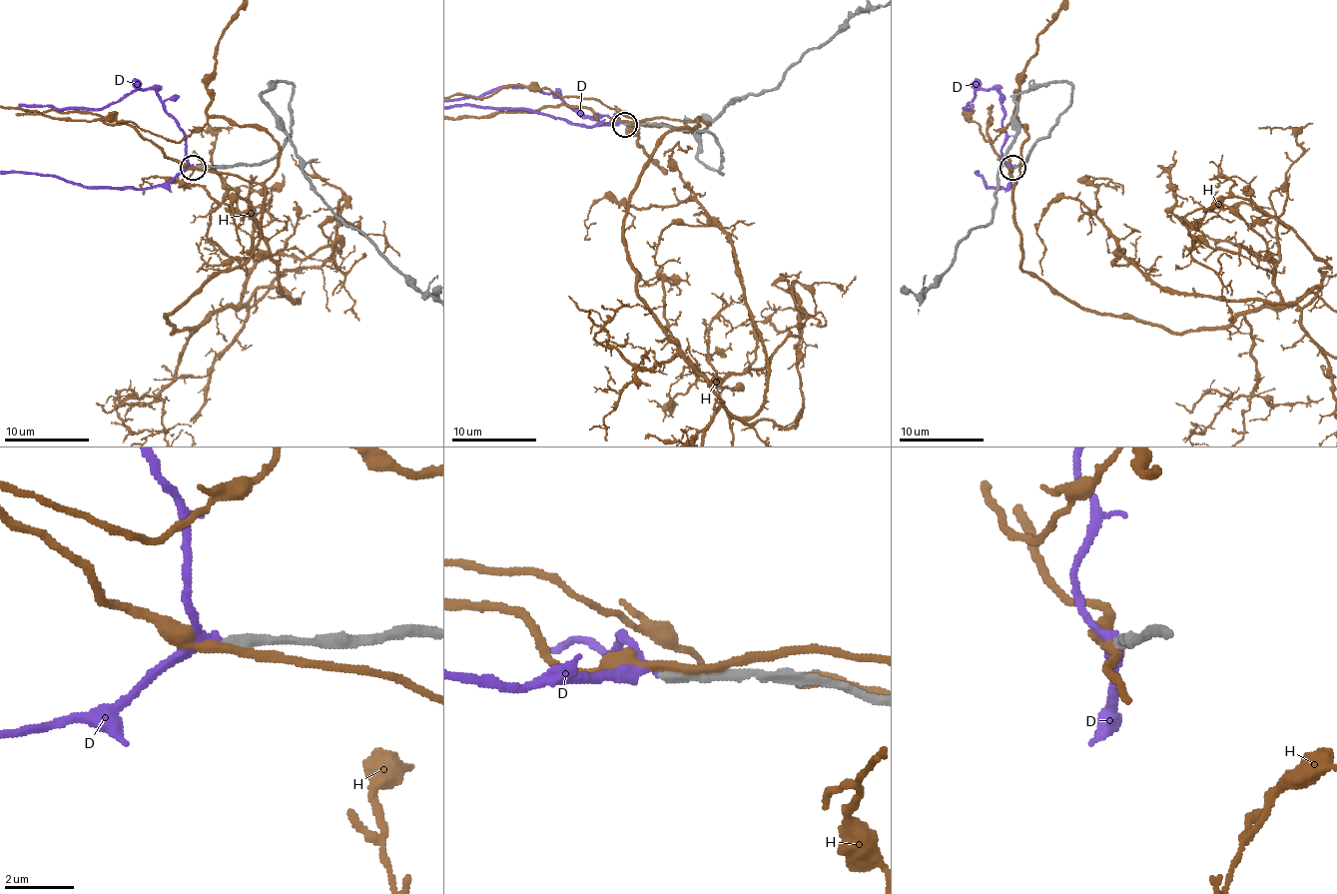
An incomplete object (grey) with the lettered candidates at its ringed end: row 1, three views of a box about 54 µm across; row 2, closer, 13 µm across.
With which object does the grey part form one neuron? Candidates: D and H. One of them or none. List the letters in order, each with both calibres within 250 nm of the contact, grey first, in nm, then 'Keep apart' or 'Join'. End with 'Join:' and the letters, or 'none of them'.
D: Thickness 360 nm (grey) against 200 nm. Keep apart
H: Thickness 400 nm (grey) against 260 nm. Keep apart
Join: none of them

_ _ _ _ _ _ _

Beginning at the line that holds "With which object", write out word for word each line through the end of the records.

With which object does the grey part form one neuron? Candidates: D and H. One of them or none. List the letters in order, each with both calibres within 250 nm of the contact, grey first, in nm, then 'Keep apart' or 'Join'. End with 'Join:' and the letters, or 'none of them'.
D: Thickness 360 nm (grey) against 200 nm. Keep apart
H: Thickness 400 nm (grey) against 260 nm. Keep apart
Join: none of them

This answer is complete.